I also had an oversized wagner hydraulic autopilot
which most likely saved the boat and all on board as only two out of the six of us remained ambulatory and trying to steer manually in those seas really took the starch out of your collar after only a few hours. The oversized ram and quick cycle earned a tip of the hat to Wagner along with one helluva testimonial letter.
(Oh, another point, of all the crew I was one of the, if not THE most susceptible to sea sickness
, but you will be amazed how 'focused' you become on other things when the ship hangs in the balance, just keep hold of the wheel
. You will forget all about being sick.
For those of you reading this thread that have not yet encountered life threatening severe weather
which is generally what 70 knot
and up stuff is out in the deep blue, you might run over to Youtube and search giant waves, storm seas, etc., and take a look at the kind of stuff out there. Seems to me someone also posted some video of a marina during hurricane
conditions, but I've forgotten what the windspeed was. What you will see is inadequately wrapped/socked etc. roller furling sails
shredded to pieces.
Last comment. Not all large seas are as dangerous as these were. Some of the truly huge rollers are so far apart that you're not faced with the conditions I've described, but in other areas, they can get packed really close together and things can get out of hand in a hurry. I am told there is a theoretical limit as to how high they can get before the tops start falling off which was the case here.

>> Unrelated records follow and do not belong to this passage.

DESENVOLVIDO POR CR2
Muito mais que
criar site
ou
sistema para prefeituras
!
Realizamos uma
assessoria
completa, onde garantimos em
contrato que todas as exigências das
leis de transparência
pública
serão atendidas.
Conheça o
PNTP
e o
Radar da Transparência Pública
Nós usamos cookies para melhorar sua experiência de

Also, in some instances, really strong winds can tend to flatten the waves a bit by knocking the crests off. There are no hard and fast rules as to how a skipper
should react. It's one of those "everything depends" type of deals...a whole bunch of variables. What can be uniformly said is that the skipper
should make sure his ship is sound, that your fuel
are clean and baffled (I'm a huge believer in day tanks) so as eliminate the possibility that gunk in the tank is going to be churned up or the fuel
sloshed around and lead to foam in the lines-either one can prevent you from being able to use the engine to help manuever when it would be 'really nice' to be able to do so. You should know your own boat, how she reacts to a chute or drogue off the bow when trying to hold position, or warps off the stern when trying to run but keep your tail in the face of the storm. Lastly, when faced with extreme adversity, remind yourself to take a deep breath and *THINK*. It's been my experience that those who keep their heads under stress....are the ones that , well keep their heads period.

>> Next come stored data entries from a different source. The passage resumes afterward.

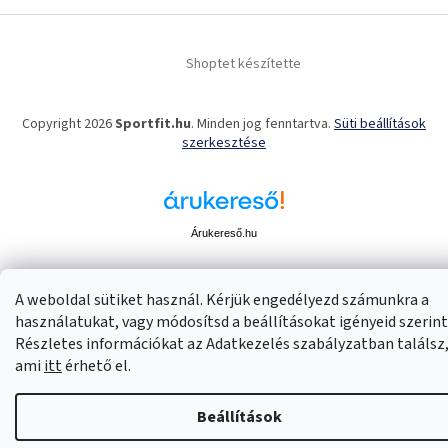
Shoptet készítette
Copyright 2026
Sportfit.hu
. Minden jog fenntartva.
Süti beállítások
szerkesztése
Árukereső.hu
A weboldal sütiket használ. Kérjük engedélyezd számunkra a
használatukat, vagy módosítsd a beállításokat igényeid szerint
Részletes információkat az Adatkezelés szabályzatban találsz
ami
itt
érhető el.
Beállítások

oh, I should mention that a huge number of far better sailors than I have sailed tens of thousands of miles over years and years and never hit the kind of storm I've been talking about. With advances in weather reporting and the ability of current instruments to see pretty much in real time what a storm is doing, a careful skipper will only extremely rarely find himself surprised by a dangerous storm... that is UNLESS, he's trying to make someone's schedule...Schedules can get you hurt faster than anything I know of.